Like that afternoon I spent lying on the grass with Maybell. What may have been three hours to someone else was to me an infinite moment where I did not waste time, spend time or kill it. Time lost its grip on us entirely and we had lazy fun. We got itchy and watched squirrels mate. Which brings me to my point. When I think about good times, it's not, "Wow, I had a good time for three hours yesterday!" That is because good times are not measured on the clock, but by the depth of the experience.
So why do people say there is never enough time? Physics makes it impossible to squeeze any more hours into the day (unless we find a way to alter the rotational velocity of this cosmic dirt clod). What we really need is a new perspective, not new science. How do we use the time we have toward the ends we desire most? Didn't Tycho Brahe have the same number of hours in his day as he charted the stars? (That's a lot of math.) Didn't Roald Dahl have the same number of days in his week when he wrote "James and the Giant Peach?" How did they experience time? And do we see it in the same way?
To change your ideas about time, change your perspective. Do expected things at unexpected times. Eat breakfast cereal (preferably Cap'n Crunch) really late at night. Go to school on a Saturday and just hang (see how it feels to be there without having to be anywhere). Have sex in the middle of the day. Swim at night (clothing optional). Most of all, sleep in. These are things that transcend minutes and seconds. Time is not so much about the amount we have, but how well we use it.

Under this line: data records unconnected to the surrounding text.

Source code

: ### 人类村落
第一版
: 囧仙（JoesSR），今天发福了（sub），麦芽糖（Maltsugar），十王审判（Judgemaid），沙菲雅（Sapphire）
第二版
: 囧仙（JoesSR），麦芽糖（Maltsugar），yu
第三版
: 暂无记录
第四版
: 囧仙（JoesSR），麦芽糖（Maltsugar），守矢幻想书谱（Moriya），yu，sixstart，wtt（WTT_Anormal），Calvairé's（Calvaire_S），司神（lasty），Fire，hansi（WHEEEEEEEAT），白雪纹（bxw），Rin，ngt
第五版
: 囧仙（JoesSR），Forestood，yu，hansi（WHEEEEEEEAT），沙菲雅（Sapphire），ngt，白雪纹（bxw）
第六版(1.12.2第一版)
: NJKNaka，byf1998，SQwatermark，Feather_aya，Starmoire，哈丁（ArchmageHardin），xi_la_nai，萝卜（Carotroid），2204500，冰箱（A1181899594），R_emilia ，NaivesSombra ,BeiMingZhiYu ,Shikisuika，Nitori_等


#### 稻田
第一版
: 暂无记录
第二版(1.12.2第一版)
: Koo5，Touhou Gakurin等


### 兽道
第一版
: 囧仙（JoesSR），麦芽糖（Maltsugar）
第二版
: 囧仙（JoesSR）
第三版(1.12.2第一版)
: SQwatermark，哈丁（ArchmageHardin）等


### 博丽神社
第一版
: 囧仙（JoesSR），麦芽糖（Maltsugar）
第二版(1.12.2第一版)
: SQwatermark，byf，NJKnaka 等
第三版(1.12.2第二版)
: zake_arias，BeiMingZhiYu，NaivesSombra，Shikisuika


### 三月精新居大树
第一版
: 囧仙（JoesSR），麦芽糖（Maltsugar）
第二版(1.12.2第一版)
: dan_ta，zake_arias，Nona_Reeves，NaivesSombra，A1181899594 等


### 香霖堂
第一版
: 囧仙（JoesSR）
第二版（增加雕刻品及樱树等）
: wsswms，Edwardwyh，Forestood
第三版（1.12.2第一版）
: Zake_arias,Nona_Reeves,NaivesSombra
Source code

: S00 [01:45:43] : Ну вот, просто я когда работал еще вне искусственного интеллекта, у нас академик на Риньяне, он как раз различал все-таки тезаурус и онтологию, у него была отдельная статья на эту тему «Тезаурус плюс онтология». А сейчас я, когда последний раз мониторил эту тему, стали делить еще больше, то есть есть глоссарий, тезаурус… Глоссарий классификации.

Speaking of using time, this Friday is the big one: my 25th birthday. And maybe that's the reason I've got my head wrapped around this time idea with the hormonal abandon of a Duran Duran groupie. Isn't it all downhill from here? Shouldn't I be whining about the evaporation of my misspent youth? Isn't 25 too old to rock? I'm not so sure. I think getting old is all in your point of view. Time is on my side because I'm not counting the minutes and seconds. Time is really lifetime: flexible, bendable and measured in experience.
So while I'm sucking on hot dogs with extra mustard, taking cuts in the line for the keg and blowing out the candles on my 25 Hostess Ding Dongs, I'll be thinking that this is a good time, that I have no idea what time it is.
* * *
Two minutes left until the exam. I cram everything back into my bag, notes, napkins and big ideas about the little seconds that slip by. I am overcome by a weird sense of calm. Maybe it's like a resolution about what is important in life. I may fail this test. I may stress on graduating, but time is on my side.